RuntimeError: CUDA error: invalid argument second time I run the same code

Hi everyone,

We are using torch to accelerate the computation of some iterative solvers within a bigger project.
The code runs perfectly when using CPU capabilities but when using GPU we run into this runtime error the second time we run the code.

The use of torch is enclosed within a method that is called several times during the whole run and it doesn’t produce problems. The issue appears if we use a script to run this code several times. Then the second time it produces this runtime error the first time it tries to allocate a tensor.

kspace_torch = torch.tensor(kspace, dtype=torch.complex64, device=device)
RuntimeError: CUDA error: invalid argument
CUDA kernel errors might be asynchronously reported at some other API call, so the stack trace below might be incorrect.
For debugging consider passing CUDA_LAUNCH_BLOCKING=1.
Compile with TORCH_USE_CUDA_DSA to enable device-side assertions.

If we run twice the code in separate calls it does not produce any problem, so we assume it is a problem of not freeing well the resources either for torch or the other parts of the code that use GPU. Does anyone have any clue of what could be happening?

Thank you very much!

can you run your script with CUDA_LAUNCH_BLOCKING=1 and report what the stack-trace looks like?

CUDA errors are often reported on memory allocations even if the true location of the error is not at the allocation – because CUDA is an asynchronous computing model.

Sure, thanks!
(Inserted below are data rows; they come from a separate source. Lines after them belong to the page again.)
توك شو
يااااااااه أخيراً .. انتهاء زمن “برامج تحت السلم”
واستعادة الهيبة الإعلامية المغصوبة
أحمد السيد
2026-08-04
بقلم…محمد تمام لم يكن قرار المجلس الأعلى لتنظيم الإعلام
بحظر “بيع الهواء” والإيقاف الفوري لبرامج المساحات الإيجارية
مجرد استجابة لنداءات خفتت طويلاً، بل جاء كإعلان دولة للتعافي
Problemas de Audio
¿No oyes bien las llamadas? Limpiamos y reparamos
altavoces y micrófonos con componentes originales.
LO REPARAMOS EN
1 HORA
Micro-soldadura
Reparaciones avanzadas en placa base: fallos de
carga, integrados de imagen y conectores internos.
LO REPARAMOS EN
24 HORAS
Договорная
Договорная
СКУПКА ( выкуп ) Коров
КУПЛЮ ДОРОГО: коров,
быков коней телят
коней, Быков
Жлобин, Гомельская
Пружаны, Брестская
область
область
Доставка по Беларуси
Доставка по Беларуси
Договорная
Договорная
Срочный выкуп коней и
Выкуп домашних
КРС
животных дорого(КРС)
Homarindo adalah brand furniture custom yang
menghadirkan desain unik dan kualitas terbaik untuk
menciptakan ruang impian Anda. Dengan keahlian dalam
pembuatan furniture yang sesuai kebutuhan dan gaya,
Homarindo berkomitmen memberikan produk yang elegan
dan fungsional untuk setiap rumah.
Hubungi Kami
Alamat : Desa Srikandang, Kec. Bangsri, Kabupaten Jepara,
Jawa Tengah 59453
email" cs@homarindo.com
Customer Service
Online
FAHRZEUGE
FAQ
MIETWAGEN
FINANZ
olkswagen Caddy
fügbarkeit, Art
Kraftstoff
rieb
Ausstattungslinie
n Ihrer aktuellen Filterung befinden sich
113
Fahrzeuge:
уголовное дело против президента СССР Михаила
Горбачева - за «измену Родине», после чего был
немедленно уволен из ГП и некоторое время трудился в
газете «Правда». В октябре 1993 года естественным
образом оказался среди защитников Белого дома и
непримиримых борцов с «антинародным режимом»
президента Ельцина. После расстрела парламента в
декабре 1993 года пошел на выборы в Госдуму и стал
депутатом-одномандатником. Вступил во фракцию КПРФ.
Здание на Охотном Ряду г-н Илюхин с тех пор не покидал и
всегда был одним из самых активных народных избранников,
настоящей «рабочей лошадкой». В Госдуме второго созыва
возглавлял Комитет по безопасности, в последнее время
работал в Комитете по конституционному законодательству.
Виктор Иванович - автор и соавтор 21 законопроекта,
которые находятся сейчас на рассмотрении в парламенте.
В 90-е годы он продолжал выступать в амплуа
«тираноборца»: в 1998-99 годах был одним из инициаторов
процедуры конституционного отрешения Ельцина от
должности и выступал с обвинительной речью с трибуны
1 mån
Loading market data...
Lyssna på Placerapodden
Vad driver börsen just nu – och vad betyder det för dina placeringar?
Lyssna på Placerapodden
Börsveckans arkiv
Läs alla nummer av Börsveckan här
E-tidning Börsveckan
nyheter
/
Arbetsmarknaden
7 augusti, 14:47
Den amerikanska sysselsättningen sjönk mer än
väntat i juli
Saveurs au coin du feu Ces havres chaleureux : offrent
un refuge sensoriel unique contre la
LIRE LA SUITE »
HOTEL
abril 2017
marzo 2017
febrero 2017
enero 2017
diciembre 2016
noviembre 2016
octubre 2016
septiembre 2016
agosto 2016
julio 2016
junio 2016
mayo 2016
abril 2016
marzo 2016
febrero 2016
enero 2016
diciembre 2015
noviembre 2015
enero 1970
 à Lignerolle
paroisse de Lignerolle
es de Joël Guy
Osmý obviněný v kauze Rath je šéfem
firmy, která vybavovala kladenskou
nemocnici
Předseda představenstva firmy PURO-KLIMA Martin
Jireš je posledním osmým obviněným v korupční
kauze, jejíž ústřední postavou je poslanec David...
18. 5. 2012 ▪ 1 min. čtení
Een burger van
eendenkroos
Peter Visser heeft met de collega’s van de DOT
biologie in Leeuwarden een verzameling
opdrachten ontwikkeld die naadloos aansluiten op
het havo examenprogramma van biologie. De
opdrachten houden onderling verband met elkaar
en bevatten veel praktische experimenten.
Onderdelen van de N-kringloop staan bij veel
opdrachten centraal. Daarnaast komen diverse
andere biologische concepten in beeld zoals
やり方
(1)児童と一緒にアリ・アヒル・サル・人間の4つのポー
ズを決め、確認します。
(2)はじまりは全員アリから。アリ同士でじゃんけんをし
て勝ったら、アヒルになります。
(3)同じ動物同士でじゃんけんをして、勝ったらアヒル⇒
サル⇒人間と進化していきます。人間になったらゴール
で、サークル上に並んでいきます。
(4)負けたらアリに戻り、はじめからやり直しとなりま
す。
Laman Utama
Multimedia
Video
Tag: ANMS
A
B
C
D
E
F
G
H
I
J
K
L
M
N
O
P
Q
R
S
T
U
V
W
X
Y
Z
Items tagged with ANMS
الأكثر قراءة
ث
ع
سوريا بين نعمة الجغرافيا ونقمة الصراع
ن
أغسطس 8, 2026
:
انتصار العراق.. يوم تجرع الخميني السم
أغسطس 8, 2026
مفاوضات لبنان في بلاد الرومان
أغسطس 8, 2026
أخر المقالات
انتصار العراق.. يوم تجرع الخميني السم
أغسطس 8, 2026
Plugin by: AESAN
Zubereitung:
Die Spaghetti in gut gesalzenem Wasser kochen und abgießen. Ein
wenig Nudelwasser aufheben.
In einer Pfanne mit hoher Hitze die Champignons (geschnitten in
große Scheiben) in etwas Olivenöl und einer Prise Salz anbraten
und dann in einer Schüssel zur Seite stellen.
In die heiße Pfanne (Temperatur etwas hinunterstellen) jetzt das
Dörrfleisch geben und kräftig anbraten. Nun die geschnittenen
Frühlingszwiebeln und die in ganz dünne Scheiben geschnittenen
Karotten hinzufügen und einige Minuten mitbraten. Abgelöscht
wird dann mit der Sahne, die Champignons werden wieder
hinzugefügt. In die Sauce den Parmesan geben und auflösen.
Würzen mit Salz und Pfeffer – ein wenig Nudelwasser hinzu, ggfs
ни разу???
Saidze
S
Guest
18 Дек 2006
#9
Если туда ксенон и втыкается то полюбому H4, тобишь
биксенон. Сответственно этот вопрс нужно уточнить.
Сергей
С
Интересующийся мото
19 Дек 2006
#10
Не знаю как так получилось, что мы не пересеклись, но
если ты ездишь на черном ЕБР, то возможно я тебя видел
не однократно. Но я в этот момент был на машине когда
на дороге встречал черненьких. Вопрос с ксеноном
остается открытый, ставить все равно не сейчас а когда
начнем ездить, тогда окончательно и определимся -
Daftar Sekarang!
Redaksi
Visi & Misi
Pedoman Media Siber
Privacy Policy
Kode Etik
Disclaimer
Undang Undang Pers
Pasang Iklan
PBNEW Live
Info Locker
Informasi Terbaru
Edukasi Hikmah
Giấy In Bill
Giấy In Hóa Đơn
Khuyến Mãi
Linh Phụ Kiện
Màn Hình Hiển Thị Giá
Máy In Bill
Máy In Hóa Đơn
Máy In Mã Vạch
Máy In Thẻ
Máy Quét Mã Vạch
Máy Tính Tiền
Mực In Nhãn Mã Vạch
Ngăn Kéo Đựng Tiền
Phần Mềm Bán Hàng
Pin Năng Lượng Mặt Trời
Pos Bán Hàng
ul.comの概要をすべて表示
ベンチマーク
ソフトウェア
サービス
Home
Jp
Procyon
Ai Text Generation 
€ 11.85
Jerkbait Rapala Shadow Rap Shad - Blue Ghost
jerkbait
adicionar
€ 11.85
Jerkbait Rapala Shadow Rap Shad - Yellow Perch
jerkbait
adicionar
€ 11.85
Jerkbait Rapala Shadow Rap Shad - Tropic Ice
I did it and it doesn’t change the location of the error:

Traceback (most recent call last):
File “/home/engine/src/edutool/edutool/”, line 488, in spintwin_execution
frame[‘images’] = frame_reconstruction(
File “/home/engine/src/recon/recon/”, line 94, in frame_reconstruction
kspace_torch = torch.tensor(kspace, dtype=torch.complex64, device=device)
RuntimeError: CUDA error: invalid argument
Compile with TORCH_USE_CUDA_DSA to enable device-side assertions.

Also, we log the status of the gpus at the time of the error and they seem to be free:

‘gpus’: [{‘name’: ‘NVIDIA L4’, ‘memory_total’: 23034, ‘memory_free’: 21660, ‘compute_capability’: ‘8.9’}, {‘name’: ‘NVIDIA L4’, ‘memory_total’: 23034, ‘memory_free’: 21660, ‘compute_capability’: ‘8.9’}, {‘name’: ‘NVIDIA L4’, ‘memory_total’: 23034, ‘memory_free’: 20952, ‘compute_capability’: ‘8.9’}]

Could you update PyTorch to the latest nightly release and check if you would still see the error?
We were seeing similar issues in 2.0.0 (should have been fixed in 2.0.1 if I’m not mistaken) for sm_89 devices using the BetterTransformer backend.
If this still doesn’t help, could you post a minimal and executable code snippet reproducing the issue, please?

Thanks for the answer! We’re actually using the 2.0.1 but I also tried with the nightly release and it didn’t help.
I wish I could reproduce it in a minimal code snippet, but this code also runs some wrappers for internal code written in C++ that uses the GPU. The problem must come from the interaction with these wrappers, since we’re not able to reproduce the problem without those calls.

You could then try to narrow down the issue via cuda-gdb or compute-sanitizer, which should hopefully point to the failing kernel.

Thanks a lot! We found that the problem comes from doing a


between calls. Is there any way we could avoid this problem from the torch side? We need to reset the device because of performance in the CUDA side.

Could you explain why kind of “performance in the CUDA side” issues you are seeing that warrants a device reset?
I don’t think you can recover from it on the PyTorch side and would also need to restart the Python process.

Got it, it was actually an error on our side that affected the performance. Thank you for the help!